Father Gabe says, “Yes, my lamb, I’ve been pumping myself up a bit for the big moment.” Wait. What is happening?

Jules hisses in my ear, “No. No. No. This is so bad. We’re going to hell for listening.”

Tanya says clear as day, “I’ve been ready for this myself for quite a while. Where do you want me?”

We listen as this horror taboo scene plays out. “On your knees.”

I put my fingers in my ears, and Jules ducks behind me. But I still hear them.

“On this pillow?”

Jules whispers, “Holy shit.”

“Yes, and please get rid of your gum, dear.”

“Right, I know you don’t like that. Totally forgot. And I do want to be good for you.”

I shift to try and get a better view even though I don’t really want one. But I have to know. This isn’t happening. It can’t be happening. How do I tell my mom?

I hiss, “Literally, holy shit. She’s going to blow Pastor Gabe.”

“Open your mouth wide, so I don’t mess up your lipstick.”

“Like this, Father?”

“Yes. Your grandmother would be proud. She used to take it just like this.”

“I want to swallow it down just like Mee-Mah.”

I’m going to puke.

That’s it. I burst from the closet just as Pastor Gabriel is putting a small wafer on her tongue. Jules bends in half belly laughing.

Tanya swallows the Communion wafer, then stands.

She turns to us and rearranges her massiveAmy Winehouse in a veilbeehive. The veil looks like it was woven into the insane hair. “What is she doing here? How the hell did she get out of the pig barn? And Jonathan, it’s bad luck to see the bride,” she shrieks.

“We have the bad luck covered. That’s enough. You seriously locked Jules in a barn and thought that stealing my clothes would pull off a wedding?” She huffs, and I turn towards the pastor.

Pastor Gabriel moves toward me, and I begin laughing too. I can’t find words. I just want to get the hell out of here.

“Father. I’m so sorry. And so embarrassed. I thought she was um…”

I raise my eyebrows, and Tanya raises her voice, “EW. You thought I was going to bob a holy man’s knob? Father Gabe? I wanted Communion because you didn’t want to do it at the wedding. That’s gross. Where on earth would you get that idea?”
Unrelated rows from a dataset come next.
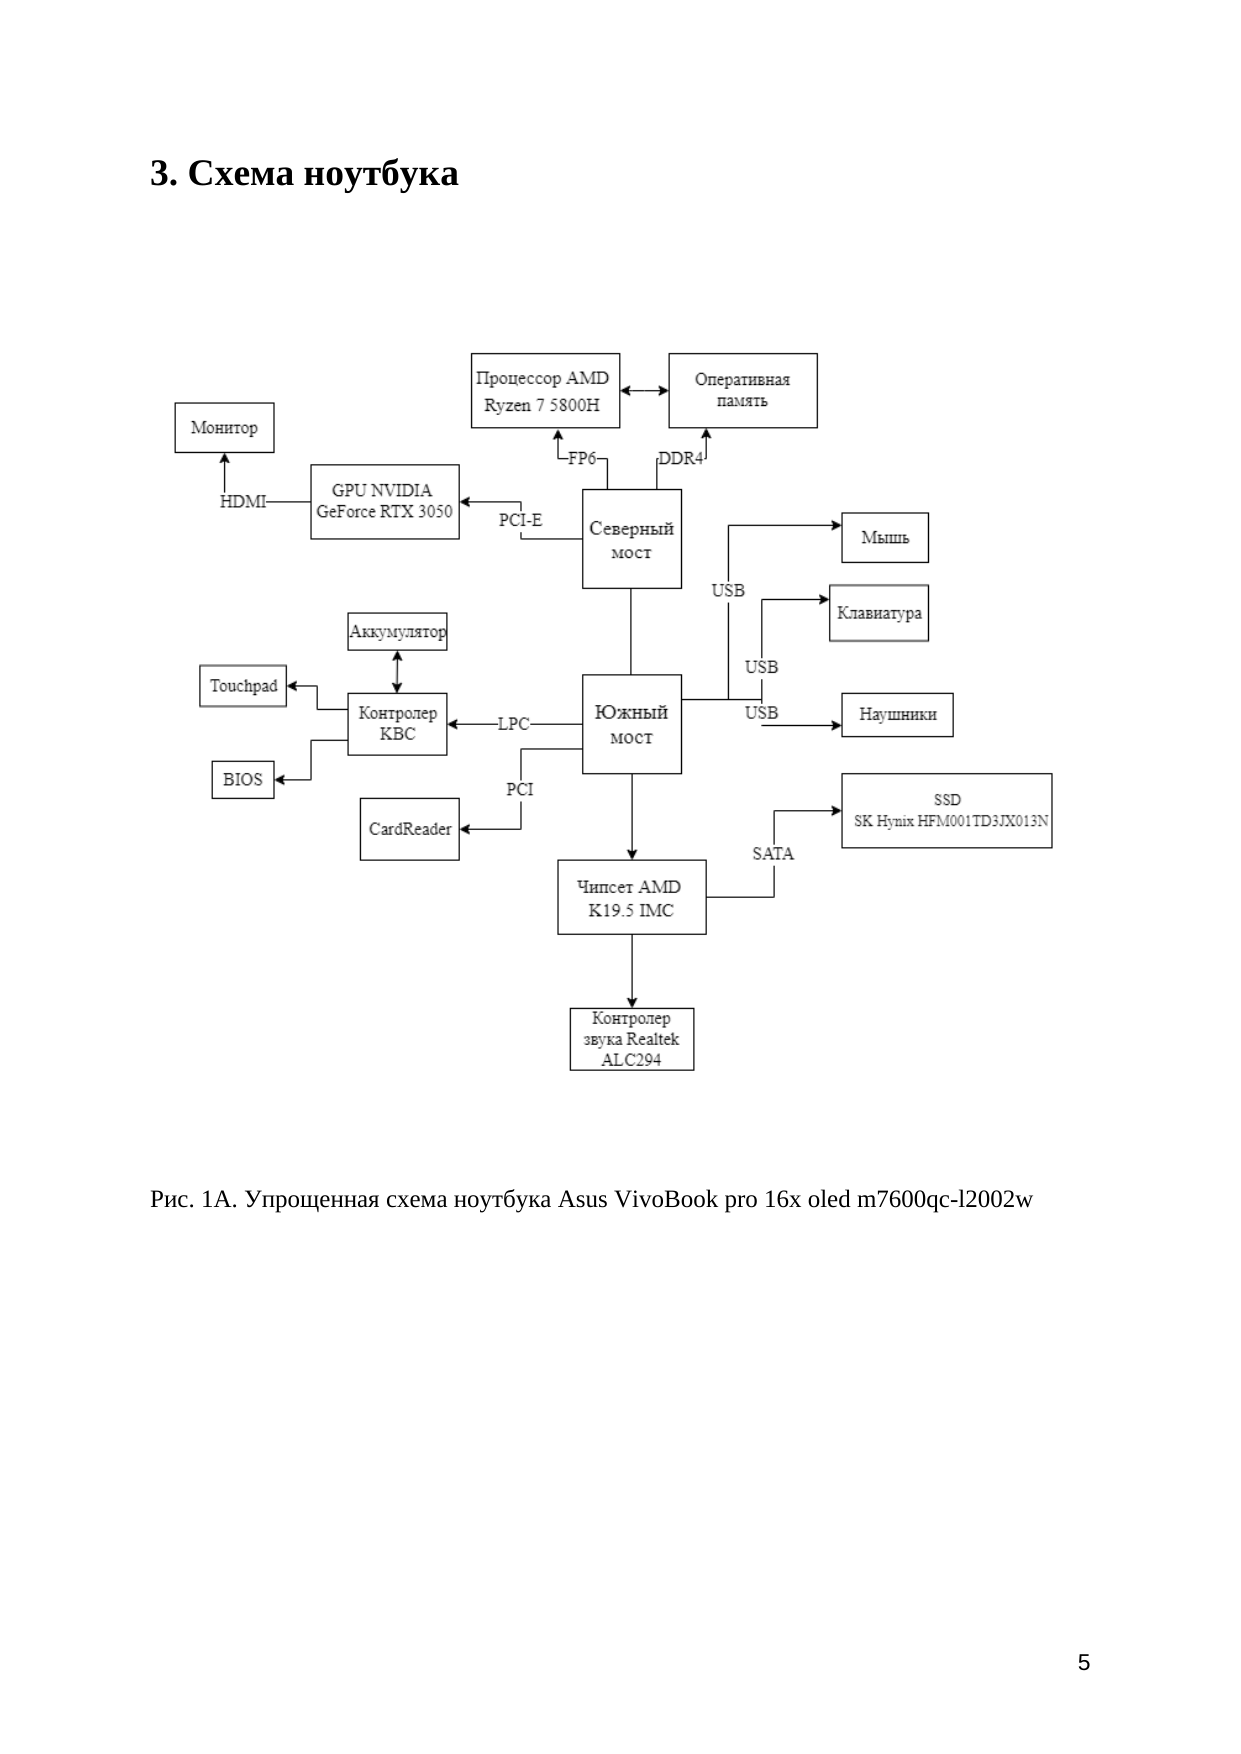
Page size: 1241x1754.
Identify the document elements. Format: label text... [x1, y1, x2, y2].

picture [150, 279, 1091, 1171]
text 3. Схема ноутбука [150, 150, 1090, 193]
text Рис. 1А. Упрощенная схема ноутбука Asus VivoBook pro 16x oled m7600qc-l2002w [150, 1184, 1090, 1213]
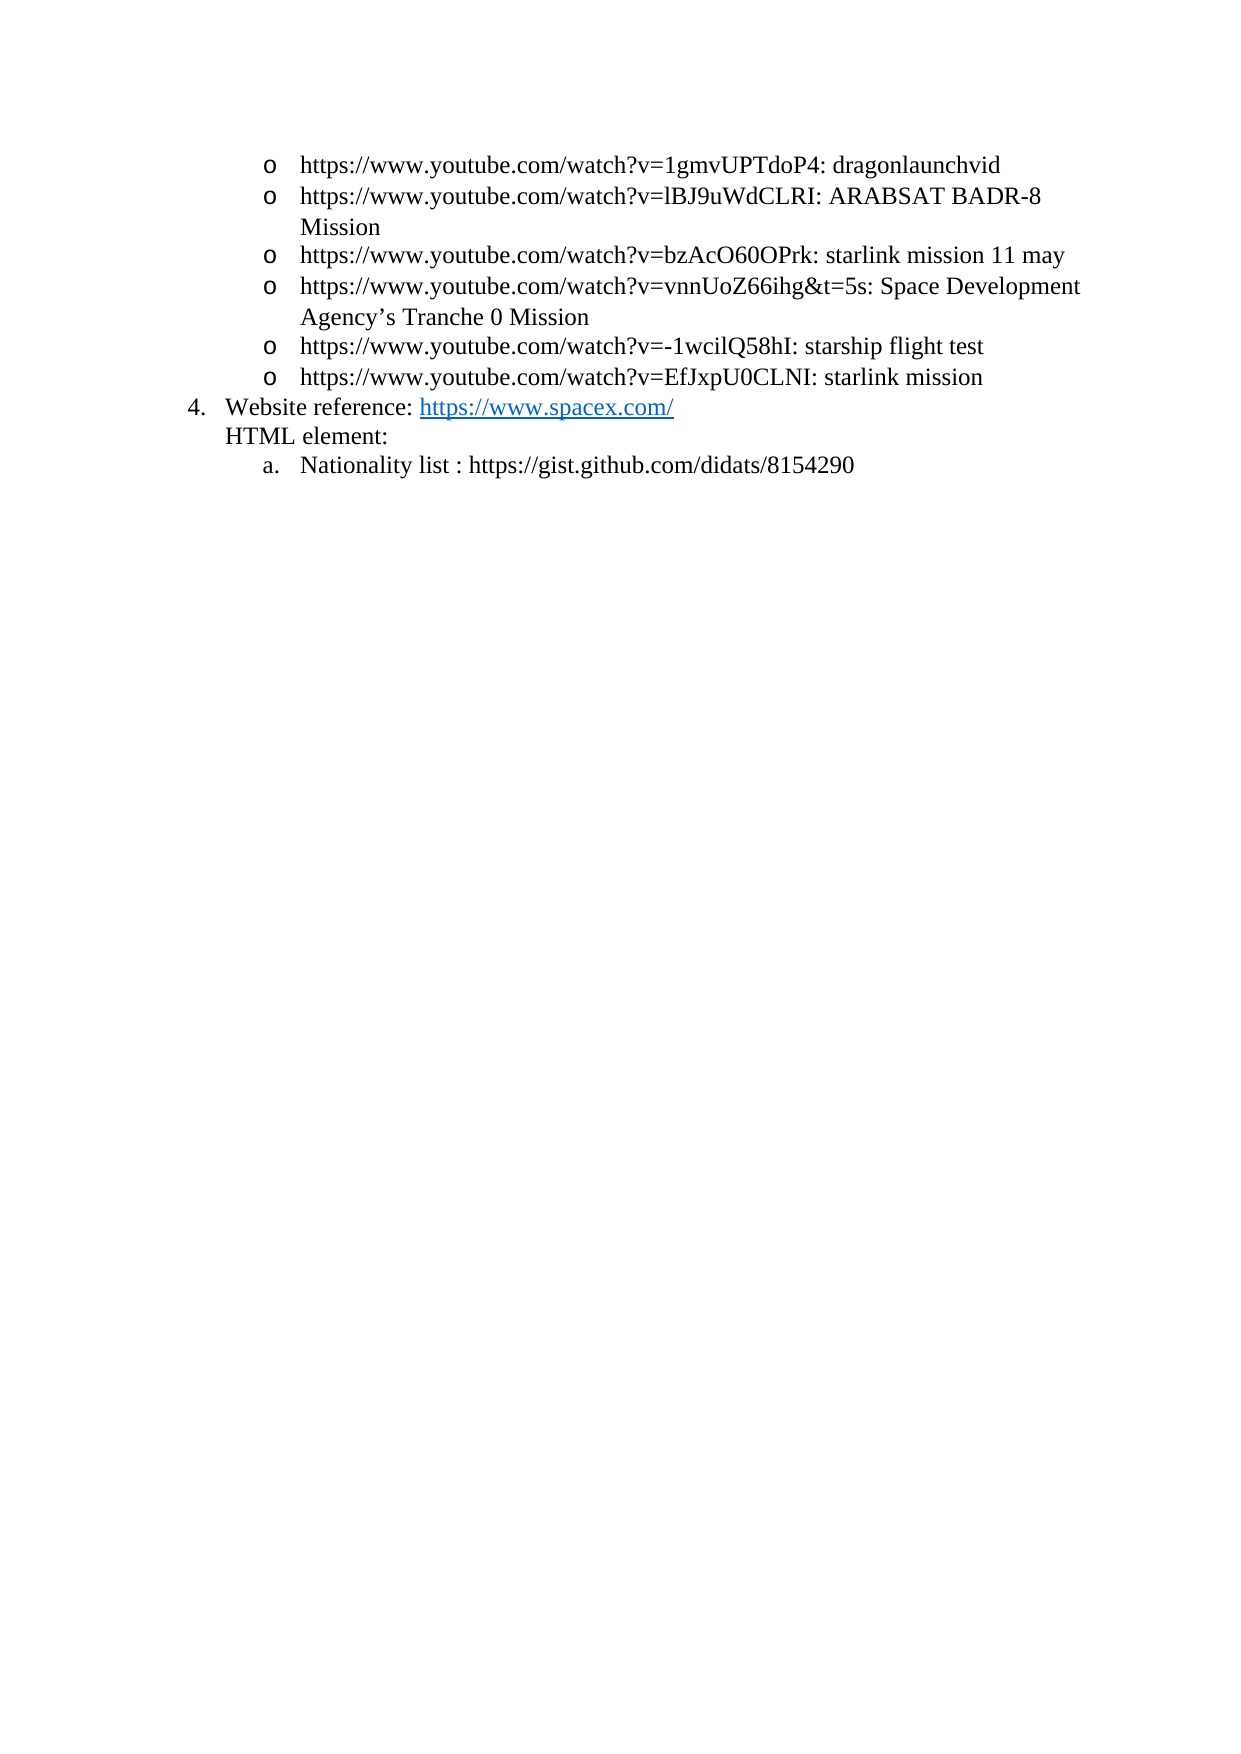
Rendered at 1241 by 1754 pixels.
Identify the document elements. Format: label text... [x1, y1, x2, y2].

I breathe through my nose as I say, “Because of the bon voyage blowie tour you’ve been on this morning.” I squinch up my face and nod at her.

“It wasn’t a tour. It was two dicks. Hardly a tour,” she snaps, and her jaw drops as she realizes what she’s admitted in front of Father Gabe. I mouth the word, “Wow,” to Jules.

“And the three-way offer to my friend, Tristan.”

“His voice is hot.”

Tanya raises a wooden figure of St. Paul in a threatening manner. I block her.

“This ends now. We’re not getting married.”